Negosiasi proyek PLTU Riau I dihentikan untuk sementara waktu. Hal itu dimulai pada Juli 2018. Penghentiannya hingga batas waktu yang tidak ditentukan dan baru dilanjutkan setelah proses hukumnya selesai. Penundaan proyek tersebut diduga akibat adanya kesalahan prosedur tender dalam pengadaan batu bara yang mengundang pihak tertentu untuk mengamankan proyek dimaksud.

Adapun Sofyan Basir telah ditetapkan sebagai tersangka Komisi Pemberantasan Korupsi (KPK) dalam kasus dugaan suap proyek berkapasitas 2 x 300 MW tersebut. Pada Senin (29/4), lembaga tersebut memanggil petinggi Pertamina, Nicke Widiyawati, dan Iwan Supangkat. Saat itu, keduanya menjabat sebagai direksi PLN.

Menurut KPK, keterangan keduanya sangat diperlukan untuk mendalami kasus PLTU Riau I, termasuk dalam memfasilitasi keingingan konsorsium PT Blackgold Natural Resorces Ltd sebagai pengembang pembangkit listrik swasta dalam proyek 35 ribu MW.

Indikasi Terlibat

Kendati baru dipanggil sebagai saksi, Yusri menilai pemanggilan eks direksi tersebut mengindikasikan adanya keterlibatan aktif dalam kasus itu. "Diduga kuat kasus ini melibatkan sejumlah direksi PLN lain karena memang tak mungkin Sofyan bekerja sendiri," tegas Yusri.

Namun, Nicke mengakui hanya dipanggil untuk ditanya terkait dengan tugas pokoknya sebagai Direktur Perencanaan PLN saat itu. Dia tidak menjelaskannya secara mendetail. "Hanya sesuai dengan tugas dan fungsi saya saat itu," kata Nicke.

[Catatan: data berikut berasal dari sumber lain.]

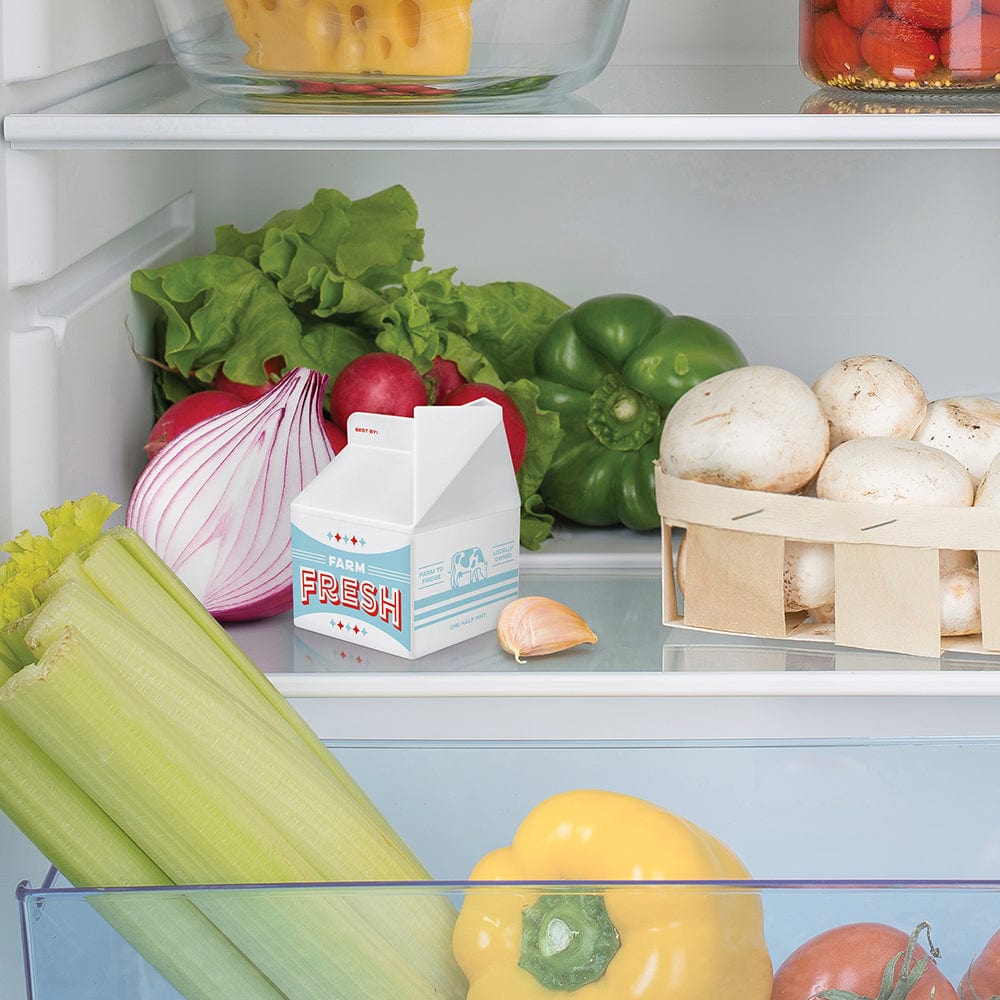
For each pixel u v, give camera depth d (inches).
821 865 25.8
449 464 31.4
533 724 32.8
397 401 36.5
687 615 33.1
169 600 23.2
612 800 23.0
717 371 39.4
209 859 21.3
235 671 23.6
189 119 28.3
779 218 45.4
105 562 22.5
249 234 42.2
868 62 30.9
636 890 20.3
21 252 29.0
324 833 22.1
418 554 31.0
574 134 28.8
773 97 34.4
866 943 20.6
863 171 45.0
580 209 45.6
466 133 28.6
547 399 41.4
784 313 46.1
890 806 25.8
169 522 32.6
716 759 26.1
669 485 32.7
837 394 33.1
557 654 32.3
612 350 40.4
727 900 20.4
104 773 20.3
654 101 33.4
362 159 45.2
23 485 29.5
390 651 31.8
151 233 41.5
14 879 28.8
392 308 39.3
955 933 20.6
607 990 20.4
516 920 20.7
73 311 32.1
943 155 44.8
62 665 19.3
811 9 32.4
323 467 34.1
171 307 37.4
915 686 30.2
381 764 26.6
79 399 32.2
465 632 32.5
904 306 45.9
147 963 21.0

Selain Nicke dan Iwan, sebelumnya KPK telah memanggil direksi PLN lainnya. Adapun kasus ini juga telah menyeret sejumlah anggota DPR yang diduga menerima commitment fee sebesar 2,5 persen atas proyek tersebut. Pengamat Energi dan Universitas Gajah Mada Yogyakarta, Fahmi, menduga ada kesalahan prosedur tender dalam pengadaan batu bara yang mengundang pihak-pihak tertentu untuk mengamankan proyek tersebut.

"Kami minta KPK terus mengawasinya agar tidak ada lagi proyek lain yang mengalami kasus serupa, apalagi proyek-proyek tersebut terkait dengan megaproyek 35 ribu MW," tambah Fahmi.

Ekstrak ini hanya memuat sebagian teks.